Two complementary strategies were adopted:

Read/Write Separation : Introduce a cold‑hot tier where hot data resides on local SSDs. Designate specific replicas within each shard as write‑only and others as read‑only. A readWriteMod field in the FCHC CRD controls the mode; replicas where (replica_num % readWriteMod) != 0 become read nodes, while those where the remainder is zero become write nodes. The operator creates a virtual read‑only cluster and rewrites distributed tables to point to it.

Shard‑Level Consistency Service : Replace the single ZooKeeper ensemble with per‑shard coordination services. Starting with ClickHouse Keeper (a ZooKeeper‑compatible service built on the same code base and Raft algorithm), each shard runs its own Keeper cluster, eliminating the global ZooKeeper pressure.

Implementation Details

Read/Write separation is enabled by adding readWriteMod to the FCHC CRD. When the value is greater than 1, the operator classifies replicas accordingly and creates a virtual read cluster. The write replica handles ingress writes; reads are served exclusively by read replicas.

To adopt Keeper, the CRD gained an enableKeeper boolean and a keeperConfig section. When true, the operator generates Keeper configuration files for each ClickHouse server and can override specific Keeper settings.

enableKeeper: true
keeperConfig:
  coordinationSettings:
    raft_logs_level: trace
  keeperNodesCount: 3
  tcpPort: 9181

For servers that also run a Keeper instance, the <keeper_server> XML block is added to the ClickHouse config:

<keeper_server>
  <tcp_port>9181</tcp_port>
  <server_id>190</server_id>
  <log_storage_path>/var/lib/keeper/log</log_storage_path>
  <snapshot_storage_path>/var/lib/keeper/snapshots</snapshot_storage_path>
  <raft_configuration>
    <server>
      <id>190</id>
      <hostname>host-38-0-0</hostname>
      <port>9999</port>
    </server>
    ...
  </raft_configuration>
</keeper_server>

ClickHouse servers that rely on an external coordination service reference it via the standard <zookeeper> block, now pointing to the per‑shard Keeper endpoints:

<zookeeper>
  <node>
    <host>host-38-0-0</host>
    <port>9181</port>
  </node>
  <node>
    <host>host-45-0-0</host>
    <port>9181</port>
  </node>
  <node>
    <host>host-94-0-0</host>
    <port>9181</port>
  </node>
</zookeeper>

Testing and Operational Fixes

During Keeper integration testing, several issues surfaced:

Ordinary database creation failure : New ClickHouse versions default to the Atomic engine and deprecate Ordinary databases. Adding allow_deprecated_database_ordinary: "true" resolves the error.

ClickHouse server startup deadlock : The operator’s default readiness probe on port 8123 blocked server start because Raft required the server to be ready first. Adding a config‑file readiness check broke the deadlock.

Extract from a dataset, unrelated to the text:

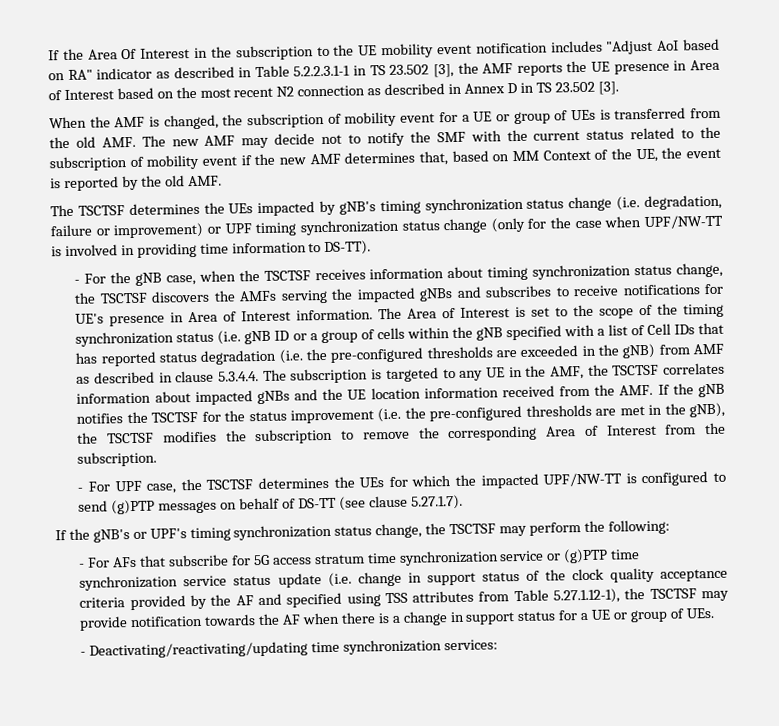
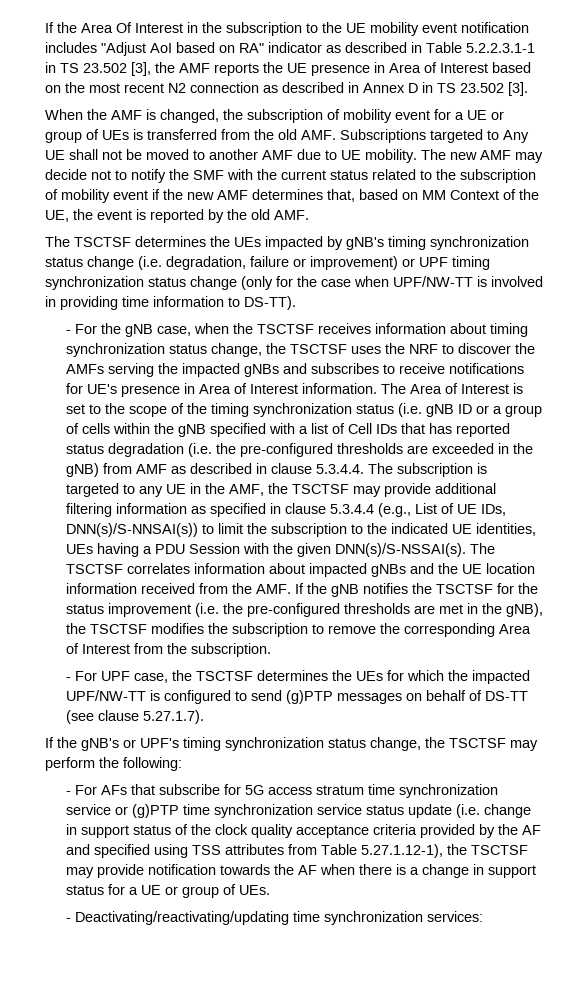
(136, 142) none -> [340,129,529,143] [45,149,417,163] Subscriptions targeted to Any UE shall not be moved to another AMF due to UE mobility.
[151,290,211,303] discovers -> [350,343,511,354] uses the NRF to discover
(660, 370) none -> [352,483,496,497] [65,503,506,517] [65,523,536,537] [65,543,495,557] [65,564,123,574] may provide additional filtering information as specified in clause 5.3.4.4 (e.g., List of UE IDs, DNN(s)/S-NNSAI(s)) to limit the subscription to the indicated UE identities, UEs having a PDU Session with the given DNN(s)/S-NSSAI(s). The TSCTSF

IP reuse after pod restart : In tight‑resource clusters, pod IPs are recycled, causing a shard’s pod to join the wrong quorum. The workaround is to use distinct ports per shard, preventing cross‑shard quorum membership.

Shard latency spikes : When all clients connect to a single Keeper node, write‑batching is fragmented, raising latency. Distributing clients across multiple local Keeper instances mitigated the issue.

Keeper server startup timeout : Large log stores cause the default 30 s Raft initialization timeout to be exceeded. Increasing the startup timeout and adding a PR that snapshots on shutdown reduced start‑up time dramatically.

Production Adoption

All new ClickHouse clusters in Sherlock.io now run with Keeper as the default coordination service, and read/write separation is enabled for critical workloads. The original OLAP cluster has been migrated to the Keeper‑backed architecture, achieving stable write latency and reliable read/write isolation.

Conclusion and Outlook

Implementing read/write separation and shard‑level Keeper coordination resolves the ZooKeeper bottleneck, improves data integrity, and scales the event platform horizontally. Future work includes extending Keeper support to clusters with only two replicas (currently limited to a quorum of three) to accommodate log‑centric workloads that require only dual replication.